__EXERCISE DIRECTIONS__. Format the lines below, starting with the line containing "class: Magnoliopsida" and going on through the line containing "common name: Sugarberry", as a Markdown table with a Number column for the row number and a Text column for the line, leaving out any blank lines.

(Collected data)
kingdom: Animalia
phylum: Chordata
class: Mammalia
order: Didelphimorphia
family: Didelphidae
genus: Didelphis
...
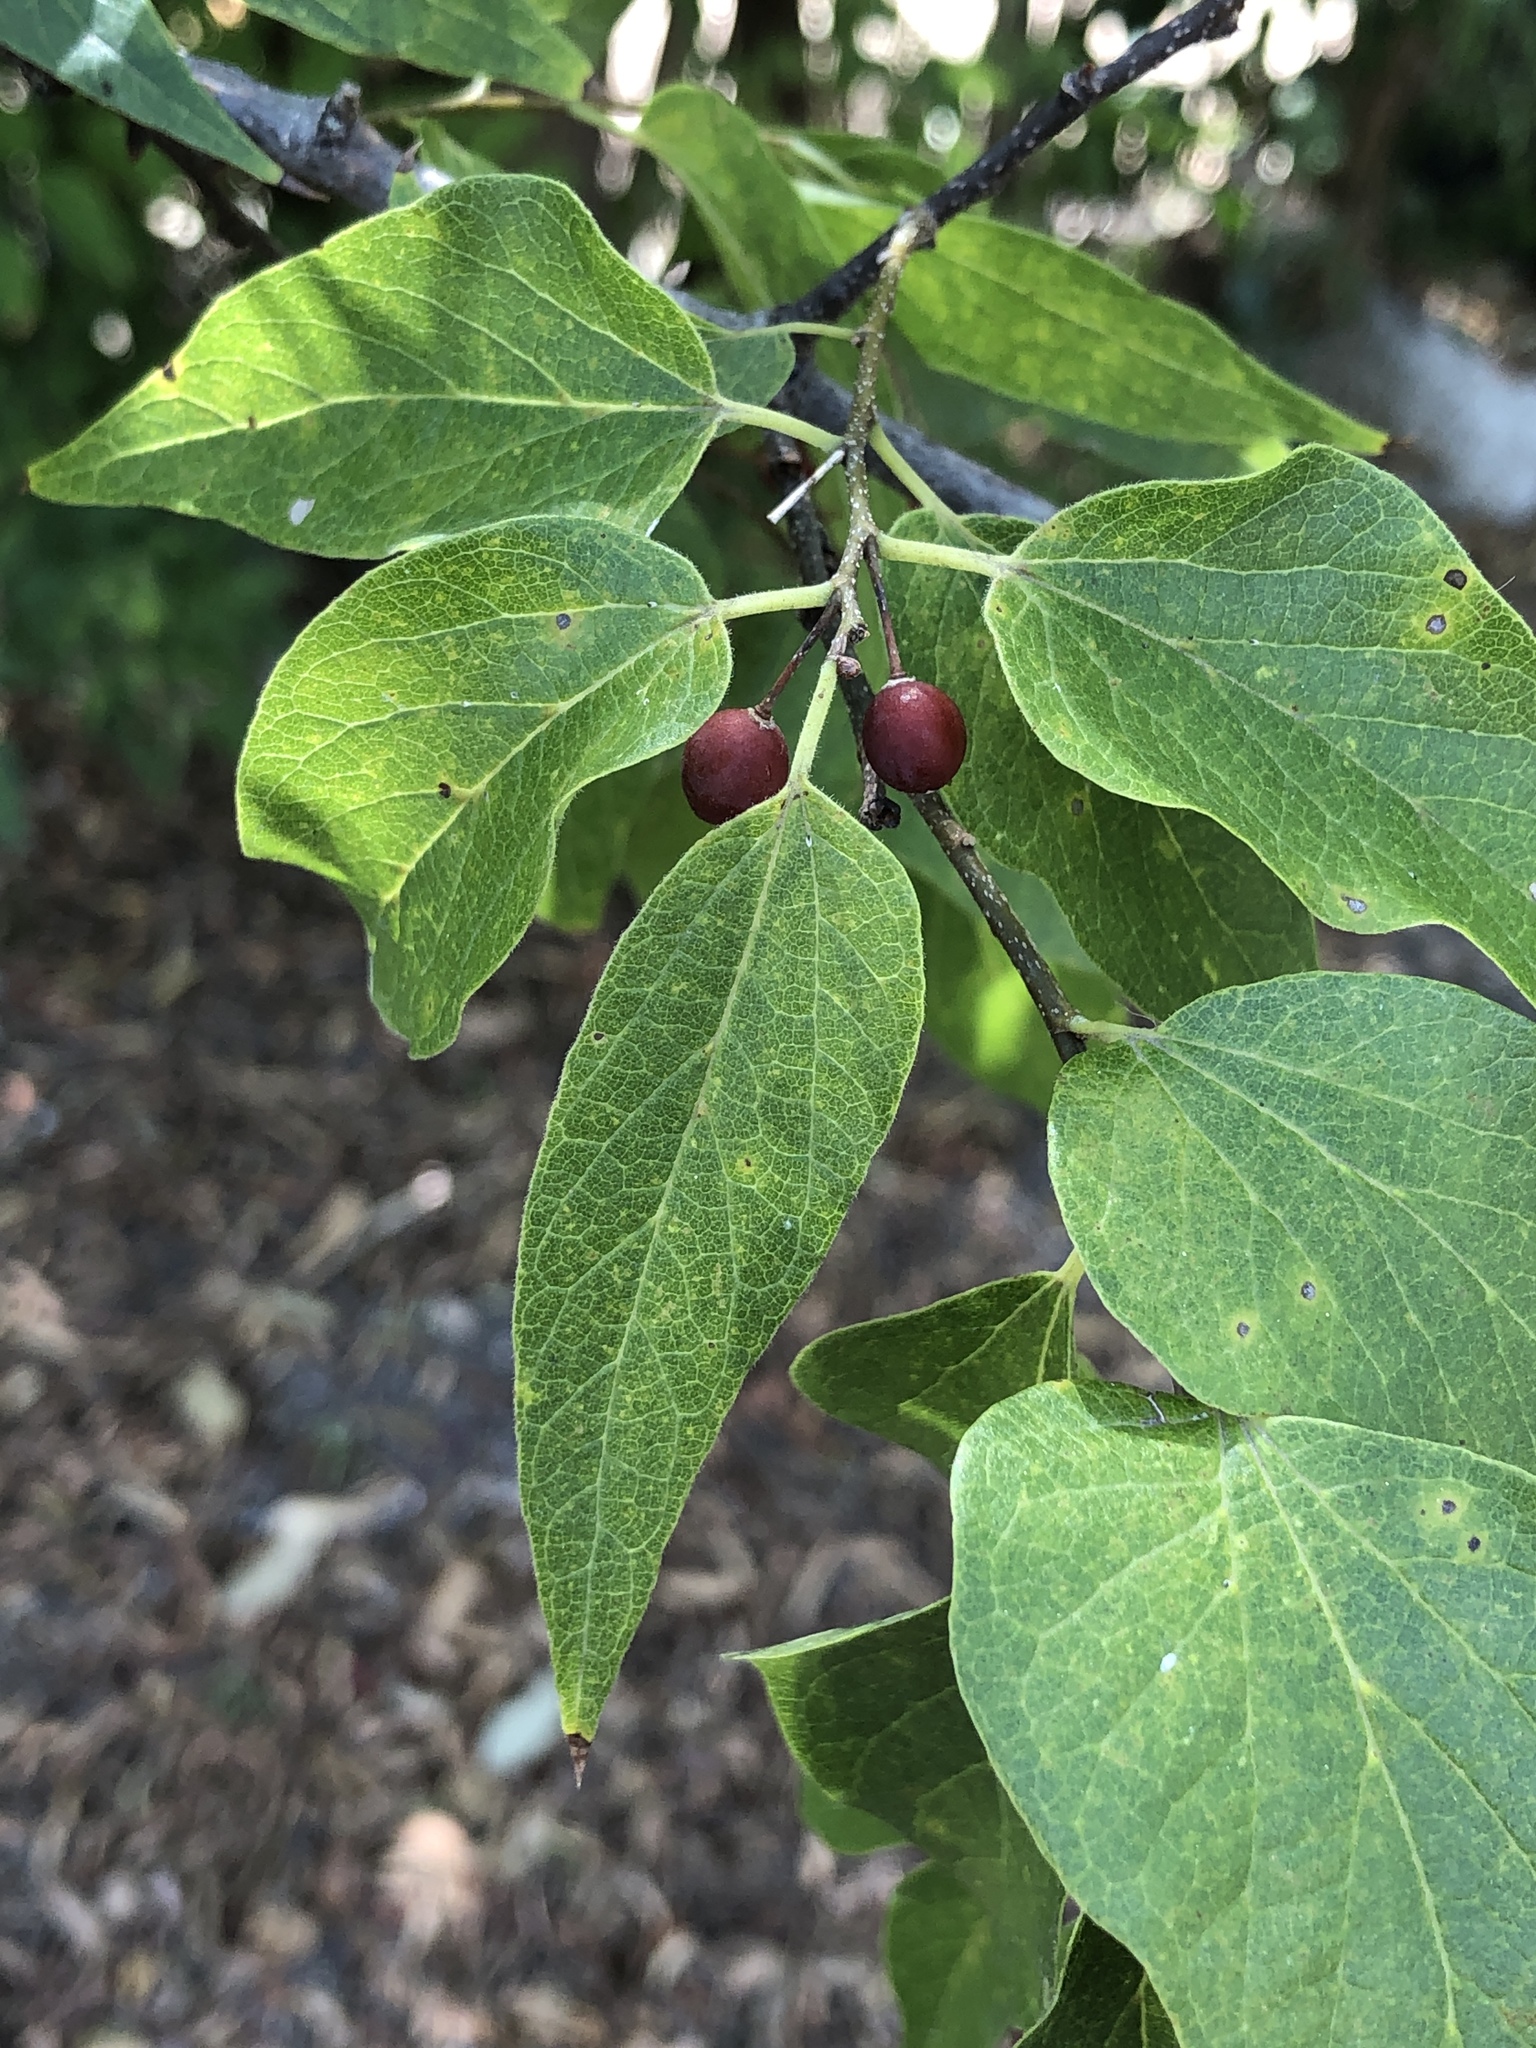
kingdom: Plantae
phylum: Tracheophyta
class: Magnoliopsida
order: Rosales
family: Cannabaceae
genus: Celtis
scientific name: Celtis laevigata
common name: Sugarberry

__OUTPUT FOR THIS EXERCISE__.
| Number | Text |
|---|---|
| 1 | class: Magnoliopsida |
| 2 | order: Rosales |
| 3 | family: Cannabaceae |
| 4 | genus: Celtis |
| 5 | scientific name: Celtis laevigata |
| 6 | common name: Sugarberry |